Face au développement de la société civile, les partis conventionnels d’opposition étaient devenus de plus en plus inquiets de la perte de leur influence quant aux sentiments anti-Mugabe. Ils formèrent, donc, une alliance et s’engagèrent, également, dans un large mouvement de protestation contre le gouvernement. Cette alliance comprenait des anciens du régime et des politiciens de l’opposition ainsi que le Movement for Democratic Change (MDC-T) de Morgan Tsvangirai, le Zimbabwe People First (PF) de Tendai Biti et le Renewal Democrats of Zimbabwe (RDZ) d’Elton Mangoma.
Il y avait, également, des signes d’une tension et d’un factionnalisme croissants à l’intérieur de la Zanu-PF au pouvoir, alors que Robert Mugabe semblait favoriser sa femme, Grace, comme son successeur, et qu’elle donnait tous les signes montrant qu’elle était prête. Grace Mugabe –de 41 ans plus jeune que son mari – était vue comme une droguée du shopping de haut niveau. Mais, elle était devenue incroyablement active dans la vie publique ces dernières années. Ses ambitions étaient soutenues par le groupe dit G40, un groupe de jeunes partisans qui avaient gagné une réputation d’agressivité, mais aussi, de certains ministres de la Zanu-PF.
Née en Afrique-du-Sud, Grace était l’une des secrétaires de Mugabe lorsque démarra leur relation en 1987. Ils ont eu deux enfants en secret avant que l’épouse du président ne décède en 1992. Le couple s’est marié en 1996, au cours d’une cérémonie somptueuse à laquelle assistait Nelson Mandela, avant d’avoir un troisième enfant. Grace reçu un diplôme de doctorat de l’Université du Zimbabwe dont son mari était président, juste trois mois après s’être inscrite, et devint en 2014 la présidente de la ligue des femmes de la Zanu-PF en 2014.
C’est pendant sa campagne, en 2014, contre l’ex- vice présidente Joyce Mujuru, potentielle candidate à la succession de Mugabe, qu’elle a montré toute sa force de caractère.

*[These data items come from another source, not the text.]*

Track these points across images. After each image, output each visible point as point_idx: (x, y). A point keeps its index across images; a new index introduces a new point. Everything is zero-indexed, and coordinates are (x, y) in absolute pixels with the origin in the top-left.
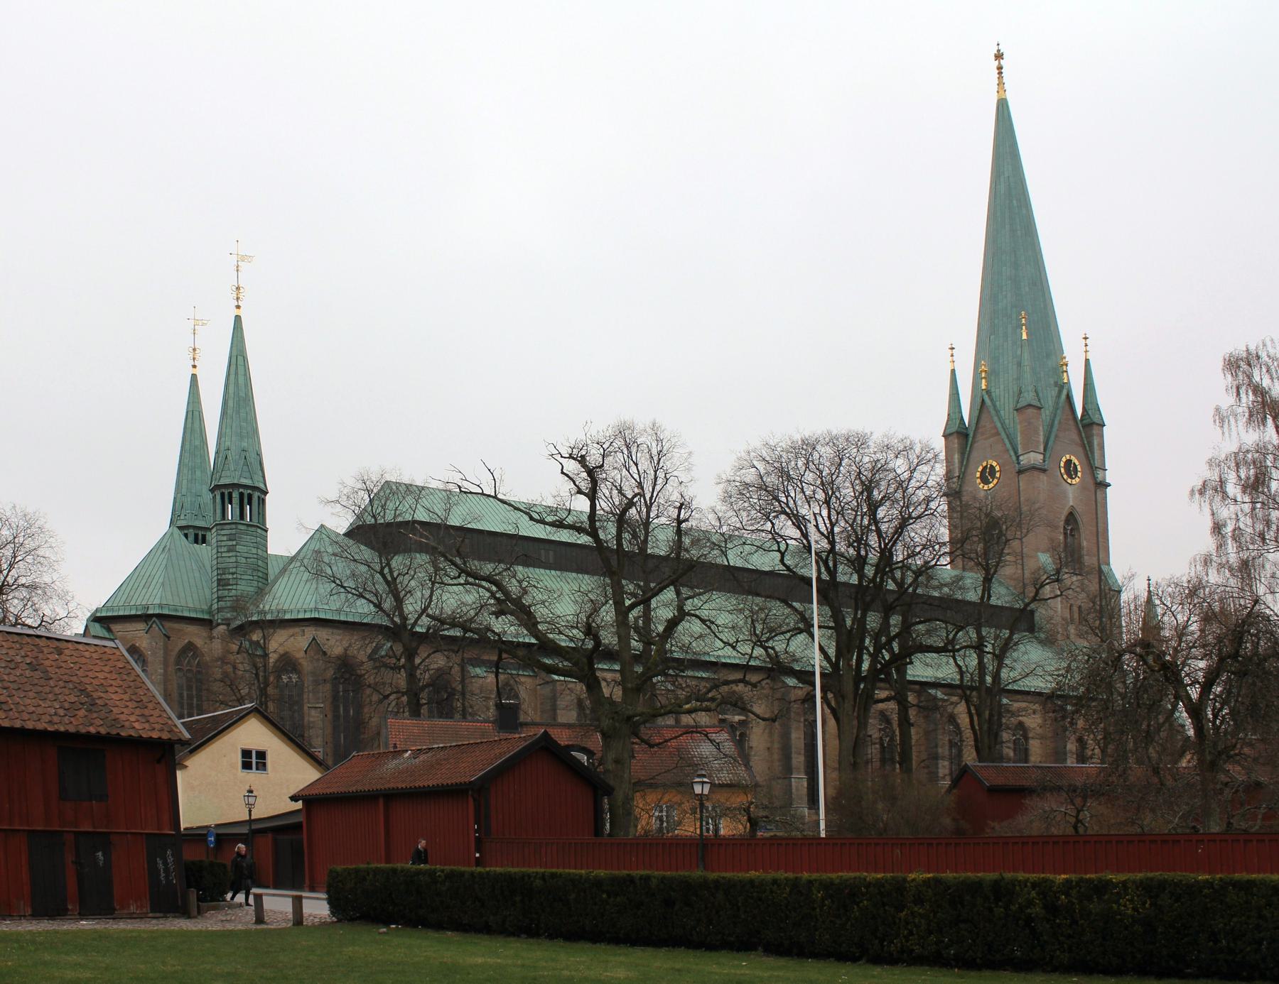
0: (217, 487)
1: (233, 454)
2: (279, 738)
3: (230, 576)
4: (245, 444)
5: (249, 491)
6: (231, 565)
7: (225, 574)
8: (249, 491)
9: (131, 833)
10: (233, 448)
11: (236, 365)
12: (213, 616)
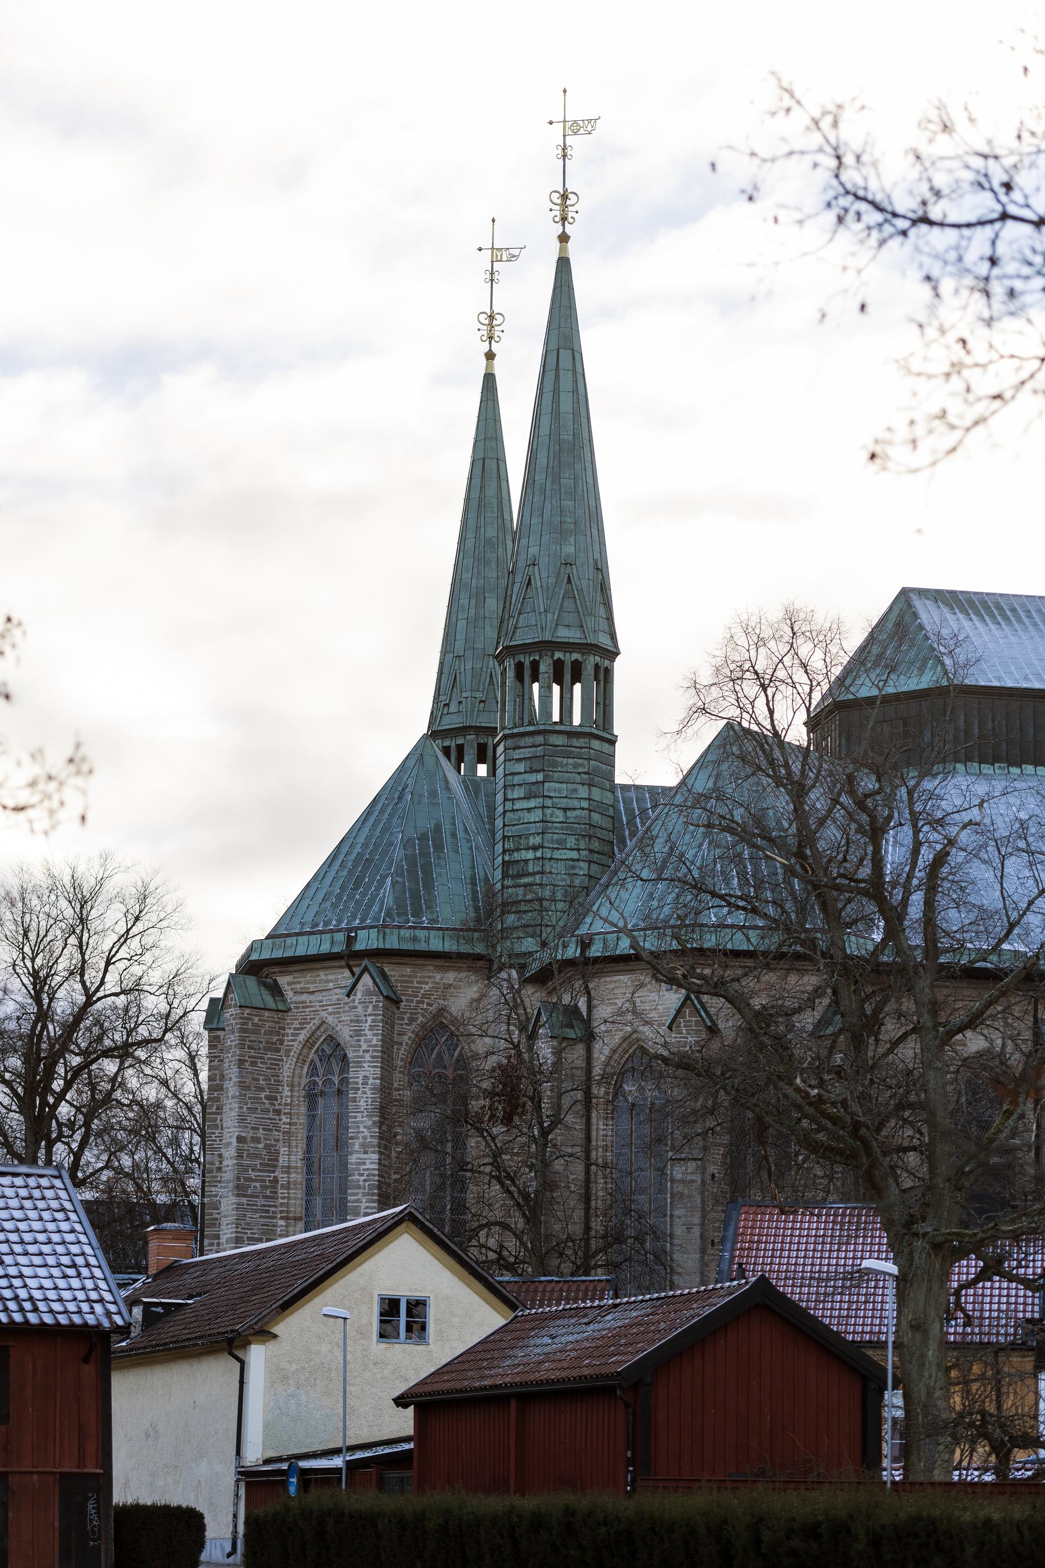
0: (510, 650)
1: (544, 575)
2: (453, 1272)
3: (530, 855)
4: (569, 549)
5: (576, 656)
6: (533, 829)
7: (518, 850)
8: (576, 656)
9: (38, 1473)
10: (544, 561)
11: (557, 369)
12: (494, 947)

Grace a lancé des attaques verbales permanentes contre Mujuru, l’accusant de comploter pour renverser le président. Peu après, Mujuru fut limogée et, plus tard, exclue du parti Zanu-PF. Son approche frontale et son image publique lui a attiré peu d’affection au Zimbabwe, mais ses partisans ont cherché à la populariser en lui donnant des surnoms comme « Dr Amai » (Docteur Maman) et « the Queen of Queens », la Reine des Reines.
Au cours de l’année dernière, elle était devenue une prétendante sérieuse à la présidence. Ce qui a aggravé les tensions à la direction de la Zanu-PF jusqu’à ce que, finalement, en novembre 2017, le point de rupture était visiblement atteint.
Le point de rupture
En septembre 2017, une étude de la Research Advocacy Unit (RAU) était intitulée : « Le Zimbabwe depuis les élections de 2013 : perception en 2017 ». Elle notait un modèle de violence et d’intimidation sous l’autorité du président Mugabe et disait que le Zimbabwe était, en termes de violence, le pire pays post-indépendances en Afrique. Cependant, lorsqu’ explosa la crise qu’avaient prédite de nombreuses personnes, l’année précédente, ce ne fut pas sous la forme d’un soulèvement populaire contre la répression endémique, la violence et l’intimidation, ou une offensive concertée contre la domination politique de la Zanu-PF par les « forces démocratiques » et l’opposition politique, mais le résultat direct des luttes intestines au sein de la direction de la Zanu-PF pour la succession du président.
Deux vice-présidents se prenant par la gorge, la Première Dame, Grace Mugabe visant, désormais, le vice-président Emmerson Mnangagwa, dans une mêlée générale pour la succession, la situation avait atteint ce que NKC African Economics a appelé « un nouvelle et dangereuse menace ». Le conflit pouvait, également, s’étendre à l’Armée et aux services de sécurité, posant « une menace significative pour la stabilité », selon l’analyste de NKC, Gary Van Staden.
L’inquiétude était de plus en plus grande au sein d’une partie de la direction de la Zanu-PF et il devint évident en novembre 2017, pour l’Armée, que Grace Mugabe serait nommée vice-présidente au congrès du parti, en décembre. Sans doute est-ce le limogeage du vice-président Emmerson Mnangagwa par Robert Mugabe – qui semblait soutenir ses ambitions – qui a précipité l’intervention militaire des 14 et 15 novembre.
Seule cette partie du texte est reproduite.